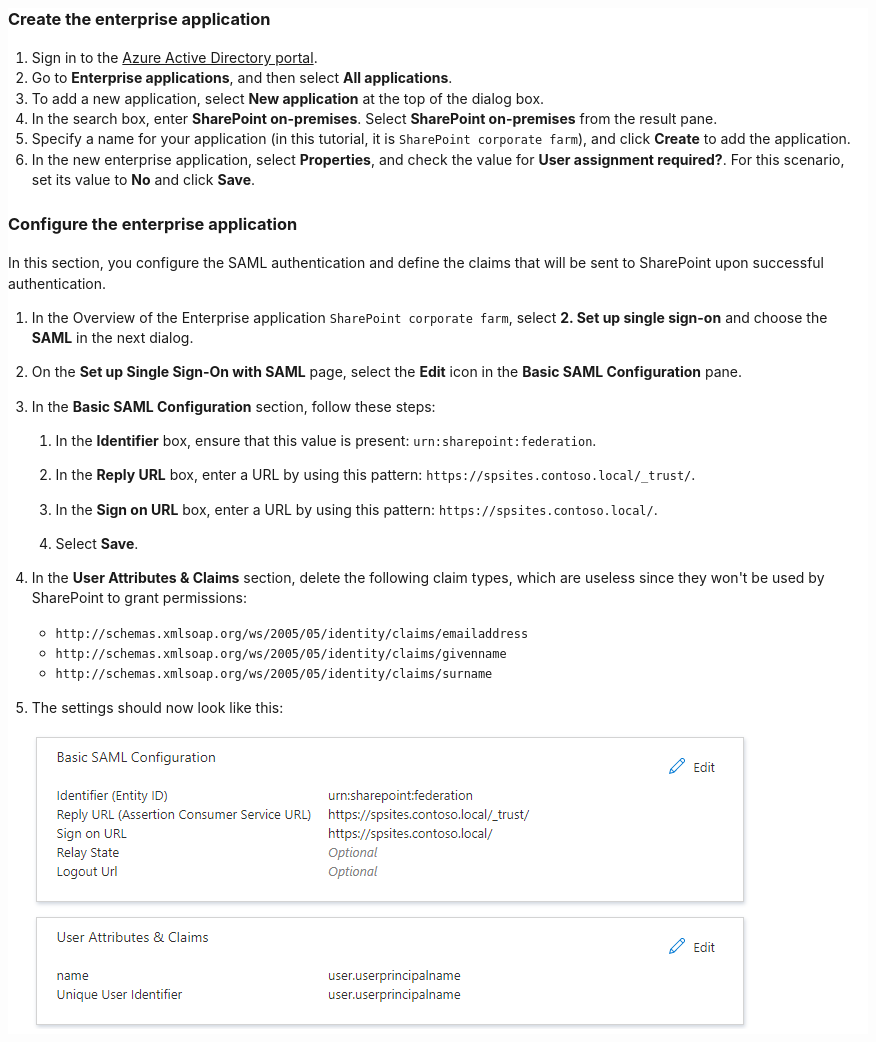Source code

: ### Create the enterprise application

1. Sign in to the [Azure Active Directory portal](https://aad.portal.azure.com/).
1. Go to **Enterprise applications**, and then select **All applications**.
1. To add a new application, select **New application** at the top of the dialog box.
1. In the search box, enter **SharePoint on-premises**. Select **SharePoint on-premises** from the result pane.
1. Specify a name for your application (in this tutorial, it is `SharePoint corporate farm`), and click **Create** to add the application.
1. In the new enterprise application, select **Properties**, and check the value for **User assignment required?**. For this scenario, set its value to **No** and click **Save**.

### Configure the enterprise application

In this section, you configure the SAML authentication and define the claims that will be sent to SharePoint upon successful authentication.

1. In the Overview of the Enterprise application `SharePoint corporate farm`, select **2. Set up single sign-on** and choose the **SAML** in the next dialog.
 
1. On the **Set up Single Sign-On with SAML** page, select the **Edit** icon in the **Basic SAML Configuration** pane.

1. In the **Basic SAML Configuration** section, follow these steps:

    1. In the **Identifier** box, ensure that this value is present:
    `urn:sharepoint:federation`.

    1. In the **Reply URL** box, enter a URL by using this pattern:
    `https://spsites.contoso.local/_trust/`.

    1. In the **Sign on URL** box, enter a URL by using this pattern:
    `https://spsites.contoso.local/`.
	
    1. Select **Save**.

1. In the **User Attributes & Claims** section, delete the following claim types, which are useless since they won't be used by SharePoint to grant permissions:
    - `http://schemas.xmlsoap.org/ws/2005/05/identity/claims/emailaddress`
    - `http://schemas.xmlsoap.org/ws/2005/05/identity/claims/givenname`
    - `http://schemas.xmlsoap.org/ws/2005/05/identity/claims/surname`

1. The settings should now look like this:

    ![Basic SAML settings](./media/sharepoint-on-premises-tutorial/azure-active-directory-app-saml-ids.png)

> _WHAT YOU ARE ASKED TO DO_
I need every line of the material that includes "User", so please copy them out.

> _RESULT OF THIS EXERCISE_
1. In the new enterprise application, select **Properties**, and check the value for **User assignment required?**. For this scenario, set its value to **No** and click **Save**.
1. In the **User Attributes & Claims** section, delete the following claim types, which are useless since they won't be used by SharePoint to grant permissions:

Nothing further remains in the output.